Die Anwendung von TAC im Bruggagebiet brachte gute Ergebnisse. Die Wasserhaushaltssimulationen auf Tageswertbasis waren mindestens so gut, wie sie mit den anderen im Bruggagebiet angewendeten konzeptionellen Modellen (TOPMODEL, HBV, PRMS) bewerkstelligt wurden. Eine Validierung des Modells wurde zum einen an einer unabhängigen Periode vorgenommen. Die dabei erzielte Güte der Abflußsimulation entsprach ungefähr der des Kalibrierungszeitraumes. Ergänzend wurde versucht, eine Modellvalidierung an internen Systemzuständen und -flüssen unter Verwendung von zusätzlichen Informationen durchzuführen (multiple-response validation). Dafür wurde die Simulation des Schneedeckenaufbaus und der Schneeschmelze mit Messungen von der DWD-Station auf dem Feldberg (1480 m NN) verglichen. Die generelle Dynamik dieser Prozesse wurde vom Modell gut erfaßt, eine genauere Beurteilung der Schneeroutine im Gesamtgebiet war bei der gegebenen Datenlage nicht möglich. Im weiteren wurde die Abfluß- und Silikatmodellierung der am häufigsten vorkommenden Zone gleicher Abflußbildung (periglaziale Deckschichten) mit den Messungen an einer Quelle verglichen, deren Einzugsgebiet von periglazialen Deckschichten geprägt ist. Die Abflußmessungen der Quelle wurden gut nachempfunden, ebenso die Dynamik der Silikatänderungen während eines Hochwassers. Im weiteren wurden die Modellierungen mit TAC mit Tracermessungen am Gebietsauslaß validiert. Hierfür wurden zum einem die gemessenen und simulierten Konzentrationen des geogenen Tracers Silikat verglichen. Es konnte für einzelne Perioden eine gute Übereinstimmung der Konzentrationen gezeigt werden. Zusätzlich konnte ein Vergleich der simulierten Abflußanteile von TAC mit den mit 18O und 3H bestimmten Abflußanteilen vollzogen werden. Die simulierten und gemessenen Abflußanteile einer Periode von knapp drei Jahren entsprachen einander weitgehend und zeigten jeweils eine Dominanz des Fließsystems-2.

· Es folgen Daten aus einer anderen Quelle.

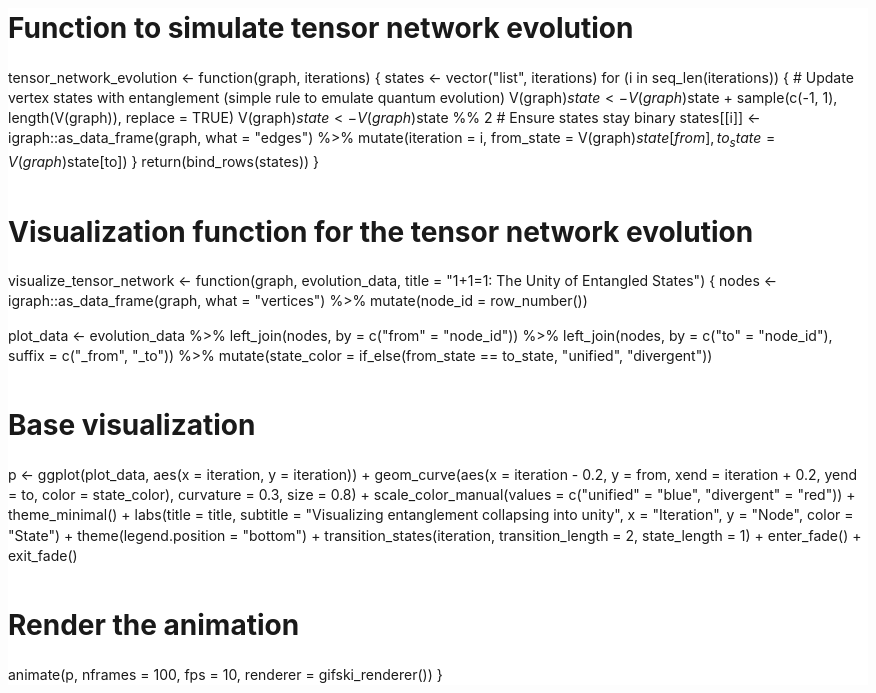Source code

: # Function to simulate tensor network evolution
tensor_network_evolution <- function(graph, iterations) {
  states <- vector("list", iterations)
  for (i in seq_len(iterations)) {
    # Update vertex states with entanglement (simple rule to emulate quantum evolution)
    V(graph)$state <- V(graph)$state + sample(c(-1, 1), length(V(graph)), replace = TRUE)
    V(graph)$state <- V(graph)$state %% 2 # Ensure states stay binary
    states[[i]] <- igraph::as_data_frame(graph, what = "edges") %>%
      mutate(iteration = i,
             from_state = V(graph)$state[from],
             to_state = V(graph)$state[to])
  }
  return(bind_rows(states))
}

# Visualization function for the tensor network evolution
visualize_tensor_network <- function(graph, evolution_data, title = "1+1=1: The Unity of Entangled States") {
  nodes <- igraph::as_data_frame(graph, what = "vertices") %>%
    mutate(node_id = row_number())
  
  plot_data <- evolution_data %>%
    left_join(nodes, by = c("from" = "node_id")) %>%
    left_join(nodes, by = c("to" = "node_id"), suffix = c("_from", "_to")) %>%
    mutate(state_color = if_else(from_state == to_state, "unified", "divergent"))
  
  # Base visualization
  p <- ggplot(plot_data, aes(x = iteration, y = iteration)) +
    geom_curve(aes(x = iteration - 0.2, y = from,
                   xend = iteration + 0.2, yend = to,
                   color = state_color),
               curvature = 0.3, size = 0.8) +
    scale_color_manual(values = c("unified" = "blue", "divergent" = "red")) +
    theme_minimal() +
    labs(title = title,
         subtitle = "Visualizing entanglement collapsing into unity",
         x = "Iteration",
         y = "Node",
         color = "State") +
    theme(legend.position = "bottom") +
    transition_states(iteration, transition_length = 2, state_length = 1) +
    enter_fade() +
    exit_fade()
  
  # Render the animation
  animate(p, nframes = 100, fps = 10, renderer = gifski_renderer())
}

Die erzielten Ergebnisse für die Modellierung des Wasserhaushaltes, der Simulation der verschiedenen hydrologischen Prozesse sowie für die Validierungen der Modellierungen mit unterschiedlichen Daten (Gebietsabfluß, Schneehöhe, Abfluß an einer Quelle, Silikatkonzentrationen und über Umweltisotope bestimmte Abflußanteile) ergeben: Der Modellansatz von TAC mit der zu Grunde liegenden Raumgliederung aufgrund der dominanten Abflußbildungsprozesse und der gewählten Konzeptionalisierung der Abflußbildung und der anderen hydrologischen Prozesse haben sich für eine prozeßorientierte Modellierung im Bruggagebiet als geeignet erwiesen. Das Potential von Tracermethoden für die Einzugsgebietsmodellierung konnte aufgezeigt werden. Einerseits dienen sie zur Entschlüsselung der Abflußbildung auf Einzugsgebietsskala, worauf aufbauend prozeßorientiertere Modellansätze entworfen werden können. Andererseits kann mit Tracermessungen und den aus ihnen abgeleiteten Informationen (z.B. berechnete Abflußkomponenten) ein Modell validiert werden, bzw. es können Modellfehler aufgedeckt werden.